Approximate Join Processing by Random Sampling

The Hong Kong University of Science and Technology
Department of Computer Science and Engineering


PhD Thesis Defence


Title: "Approximate Join Processing by Random Sampling"

By

Mr. Bin WU


Abstract

For many of today’s data-driven analytical tasks, users often need to pose ad 
hoc complex join queries involving multiple relational tables over gigabytes or 
even terabytes of data. When the data set is large, computing exact answers can 
be time-consuming. An important observation is that these analytical queries 
often do not require exact results. Therefore, approximate query processing 
techniques have been extensively studied in the literature, which offer users a 
nice and flexible tradeoff between query efficiency and accuracy. While the 
problem is relatively well solved when the query is posed on a single table, 
current solutions for complex join queries involving multiple tables are still 
far from satisfactory. In this thesis proposal, we set to address this latter 
issue, making progress on both the theory and practice of approximate join 
processing through the use of random sampling.
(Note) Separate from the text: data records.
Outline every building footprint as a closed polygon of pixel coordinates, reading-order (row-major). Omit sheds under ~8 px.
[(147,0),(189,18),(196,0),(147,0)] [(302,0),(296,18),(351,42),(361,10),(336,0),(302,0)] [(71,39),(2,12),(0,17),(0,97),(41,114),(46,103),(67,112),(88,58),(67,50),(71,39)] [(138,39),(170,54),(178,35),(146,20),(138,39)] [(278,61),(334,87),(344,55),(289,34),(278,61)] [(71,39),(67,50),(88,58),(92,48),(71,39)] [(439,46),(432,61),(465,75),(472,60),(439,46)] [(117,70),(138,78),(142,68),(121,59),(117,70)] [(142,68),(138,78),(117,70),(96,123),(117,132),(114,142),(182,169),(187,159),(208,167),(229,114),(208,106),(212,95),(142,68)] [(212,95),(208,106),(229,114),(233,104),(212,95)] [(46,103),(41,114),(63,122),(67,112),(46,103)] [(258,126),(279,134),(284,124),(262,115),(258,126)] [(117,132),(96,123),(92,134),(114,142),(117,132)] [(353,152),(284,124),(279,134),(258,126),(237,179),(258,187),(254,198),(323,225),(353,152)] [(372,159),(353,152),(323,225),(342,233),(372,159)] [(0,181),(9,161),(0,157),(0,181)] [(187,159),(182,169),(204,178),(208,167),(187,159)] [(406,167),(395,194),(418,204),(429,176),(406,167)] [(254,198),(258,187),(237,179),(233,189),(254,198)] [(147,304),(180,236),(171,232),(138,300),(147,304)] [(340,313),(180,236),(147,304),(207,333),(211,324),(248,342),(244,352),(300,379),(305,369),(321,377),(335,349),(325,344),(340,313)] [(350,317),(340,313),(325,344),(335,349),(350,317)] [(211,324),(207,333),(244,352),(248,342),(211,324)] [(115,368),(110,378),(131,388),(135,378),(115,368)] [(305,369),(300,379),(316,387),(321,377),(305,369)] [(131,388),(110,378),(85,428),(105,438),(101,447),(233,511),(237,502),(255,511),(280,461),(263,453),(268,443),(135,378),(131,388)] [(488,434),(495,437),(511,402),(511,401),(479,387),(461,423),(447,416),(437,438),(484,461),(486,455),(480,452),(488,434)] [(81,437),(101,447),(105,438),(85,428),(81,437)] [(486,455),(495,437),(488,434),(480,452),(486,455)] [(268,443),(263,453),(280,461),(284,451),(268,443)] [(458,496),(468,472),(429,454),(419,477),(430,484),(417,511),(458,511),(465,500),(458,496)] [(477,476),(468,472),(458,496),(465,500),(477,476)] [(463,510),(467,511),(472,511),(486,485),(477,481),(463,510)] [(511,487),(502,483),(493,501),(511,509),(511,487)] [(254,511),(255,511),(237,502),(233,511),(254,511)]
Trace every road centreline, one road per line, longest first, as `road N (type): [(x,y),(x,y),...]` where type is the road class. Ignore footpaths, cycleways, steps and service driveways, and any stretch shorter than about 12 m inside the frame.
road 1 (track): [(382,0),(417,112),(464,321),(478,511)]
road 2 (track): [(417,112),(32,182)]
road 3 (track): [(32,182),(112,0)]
Firstly, we study the problem in a simplified setting, that of estimating the 
number of triangles in a large graph, which is self-join over the three copies 
of the same relation with two attributes. This problem has been extensively 
studied in the streaming model, which by definition requires at least one pass 
over the entire data set. Nevertheless, we observe that the ideas in many of 
these streaming algorithms can be coupled with random sampling to yield 
sublinear-time algorithms. We make these random sampling triangle counting 
algorithms more explicit, and present an experimental and analytical comparison 
of different approaches, identifying the best performers among a number of 
candidates.

Next, we study the general problem of approximate processing of complex join 
queries. We generalize our triangle sampling algorithm to arbitrary join 
queries, by performing random walks over the underlying join graph. We also 
design an optimizer that chooses the optimal plan for conducting the random 
walks without having to collect any statistics a priori. Extensive experiments 
using the TPC-H benchmark have demonstrated the superior performance of wander 
join over previous works.

Finally, we have implemented our algorithm in a number of popular database 
systems, demonstrating the practicality of the algorithm and its performance in 
full-fledged systems. This includes PostgreSQL, a widely used opensource 
database system, SparkSQL, the next-generation parallel data processing 
platform designed to scale, and PL/SQL, so that our algorithm can be provided 
as an add-on package to commercial database systems whose kernel code is not 
accessible.


Date:			Wednesday, 31 May 2017

Time:			10:00am - 12:00noon

Venue:			Room 4475
 			Lifts 25/26

Chairman:		Prof. Jianan Qu (ECE)

Committee Members:	Prof. Ke Yi (Supervisor)
 			Prof. Lei Chen
 			Prof. Qiong Luo
 			Prof. Jiheng Zhang (IELM)
 			Prof. Xuemin Lin (Comp. Sci. & Engg., U of NSW)


**** ALL are Welcome ****